SHORT EXERCISE A: In the kernel thread, which options for the lockdown parameter does the kernel.org documentation show?
SHORT EXERCISE B: Please retype the kernel thread from "When I build" up to and including "hard this is.".

===== TEXT SECTION =====

Can you think of anything else I could be doing wrong?

This is wrong, it should be

rd.driver.blacklist=nouveau,nova_core modprobe.blacklist=nouveau,nova_core
1 Like

Yes, building custom kernels with fedpkg using similar instructions works great for me too. That’s how you also build the kernel the “official” way.

I think to troubleshoot you’d need to compile the kernel that way without any mods, see if it works without any mods, and then modify/patch step-by-step, compare configs if something doesn’t work…

@steppybug I really don’t know… this has been configured automatically during Fedora installation AFAIK

@leigh123linux thanks! Already fixed with grubby :wink:

@soconfused makes sense. Should it boot if I just remove the *.ko files from /lib/modules/6.15.4.amd-200.fc42.x86_64/extra/nvidia/ ?

1 Like

I moved /lib/modules/6.15.4.amd-200.fc42.x86_64/extra/nvidia/ somewhere else, and rebooted. No luck, same problem, stuck again on the “job dev-disk-xxx” stage :disappointed_face: Boy, that’s frustrating…

When I build it from kernel.org tarball I can boot normally, so it is something related to the way it is done on Fedora. However, I need nvidia working in order to use an external monitor, so I would need to compile nvidia modules for this custom kernel, not sure how hard this is.

Just a side note: it seems there is no none option for the lockdown parameter. Boot log shows

jul 04 20:18:04 kernel: Malformed early option 'lockdown'

Indeed, kernel.org documentation only shows integrity and confidentiality as possible options. Anyway, that doesn’t seem to be the problem…

===== GIVEN INFORMATION =====

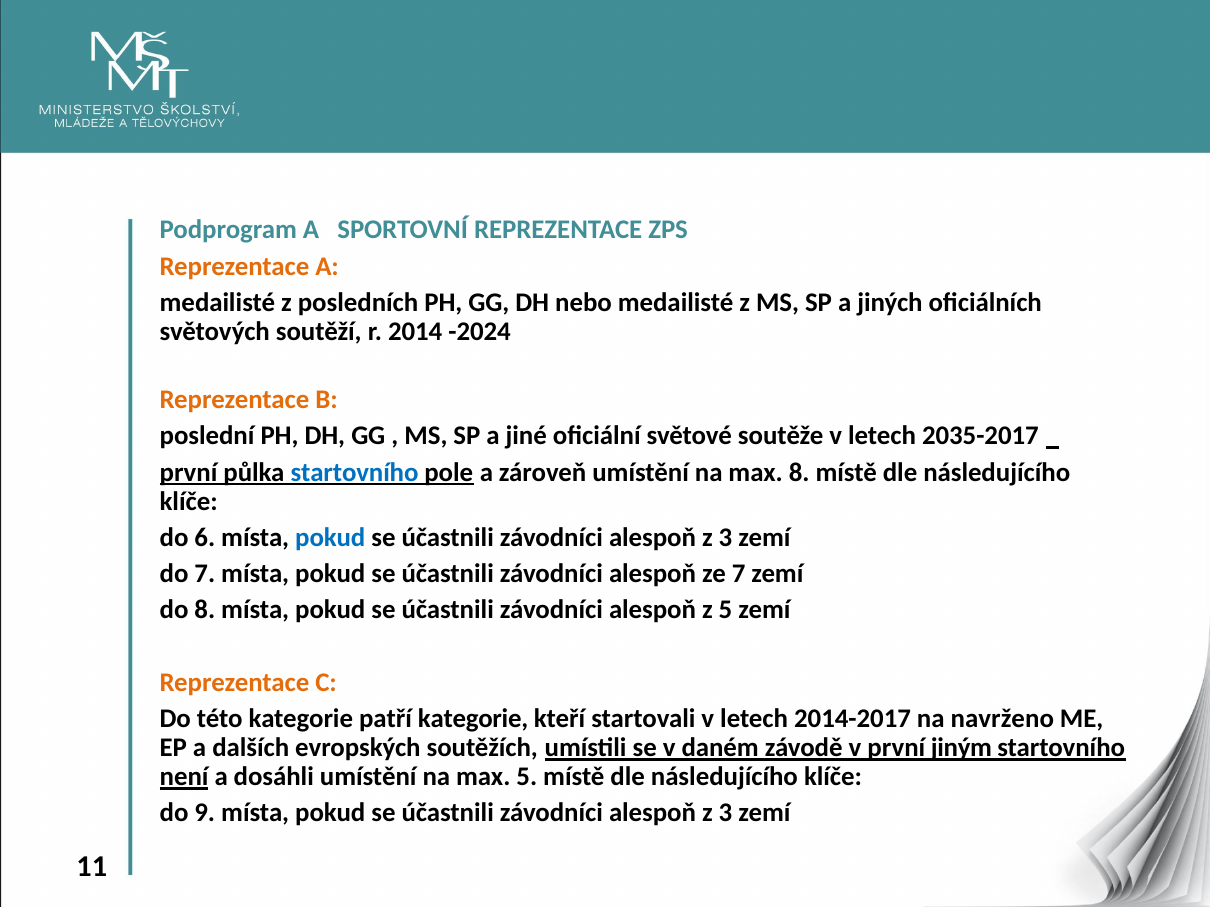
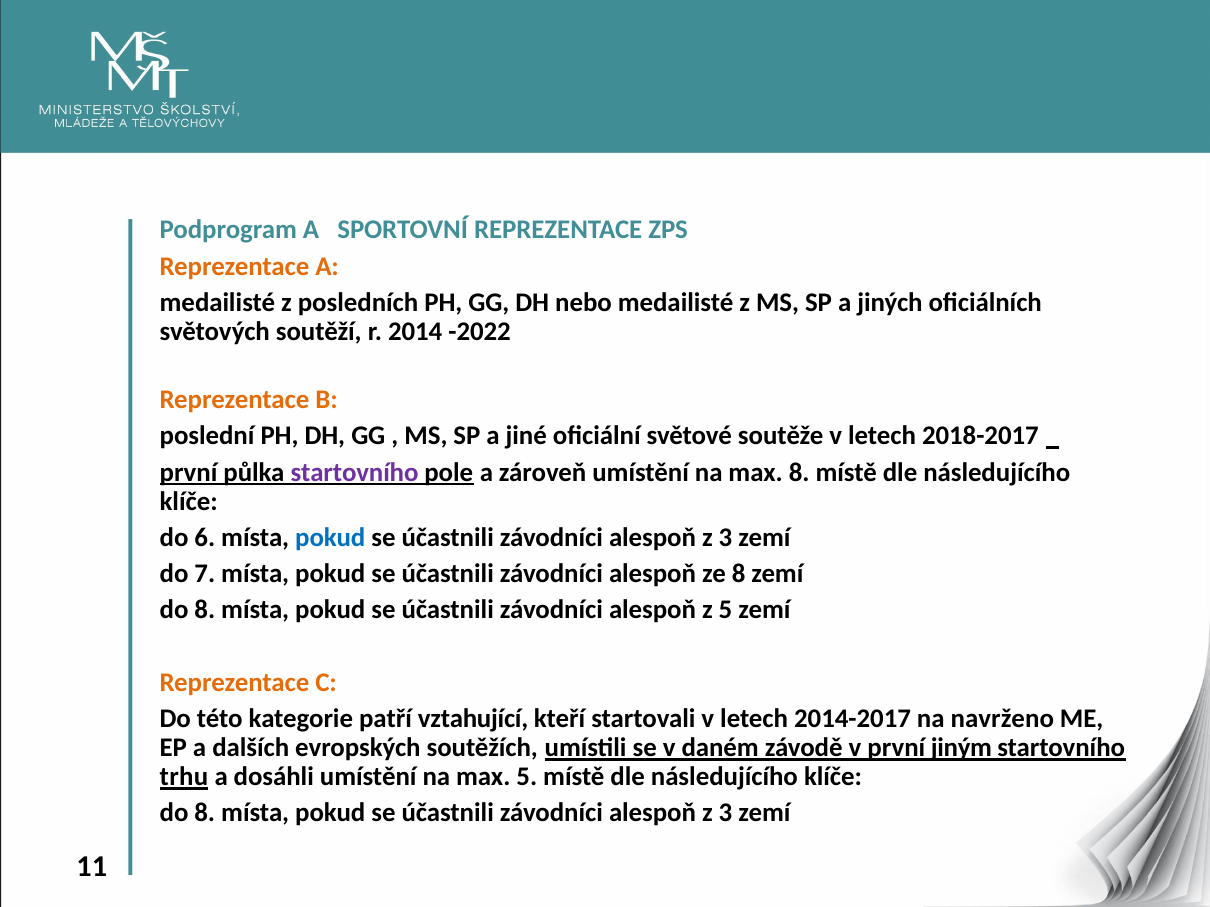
-2024: -2024 -> -2022
2035-2017: 2035-2017 -> 2018-2017
startovního at (354, 473) colour: blue -> purple
ze 7: 7 -> 8
patří kategorie: kategorie -> vztahující
není: není -> trhu
9 at (205, 813): 9 -> 8
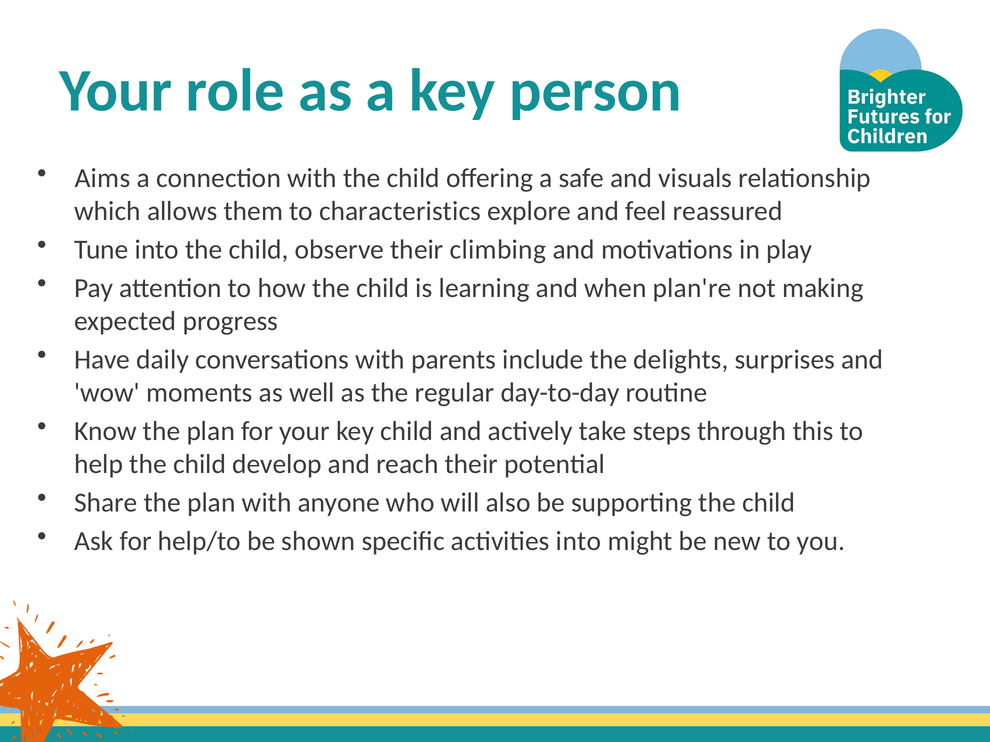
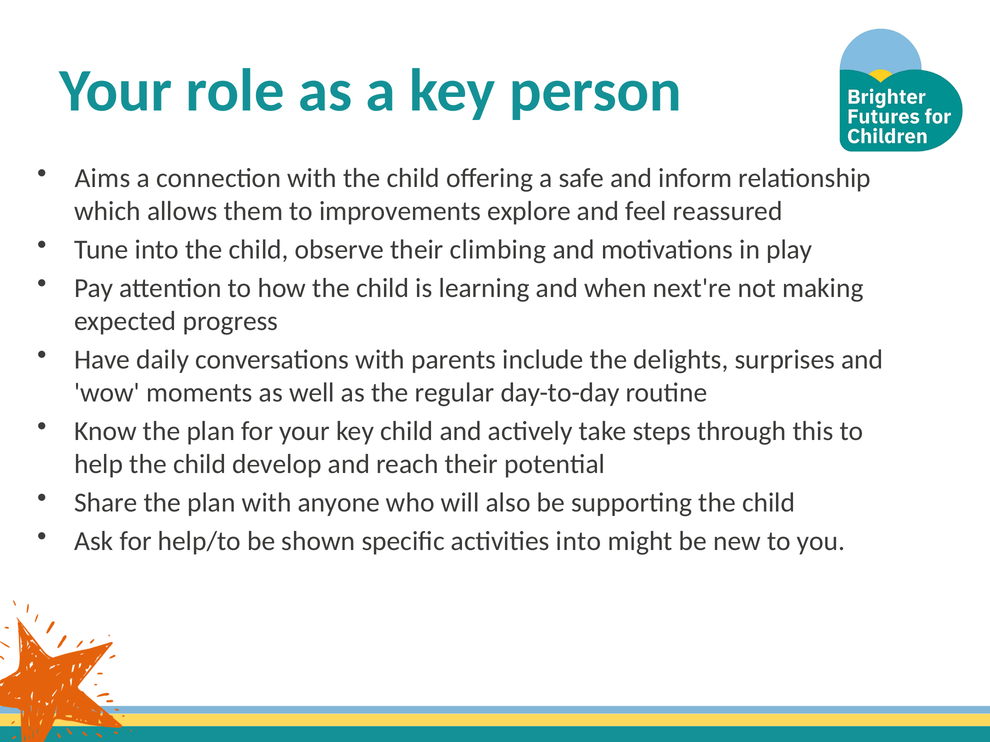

=====

EXERCISE ANSWER A: Integrity and confidentiality.

EXERCISE ANSWER B:
When I build it from kernel.org tarball I can boot normally, so it is something related to the way it is done on Fedora. However, I need nvidia working in order to use an external monitor, so I would need to compile nvidia modules for this custom kernel, not sure how hard this is.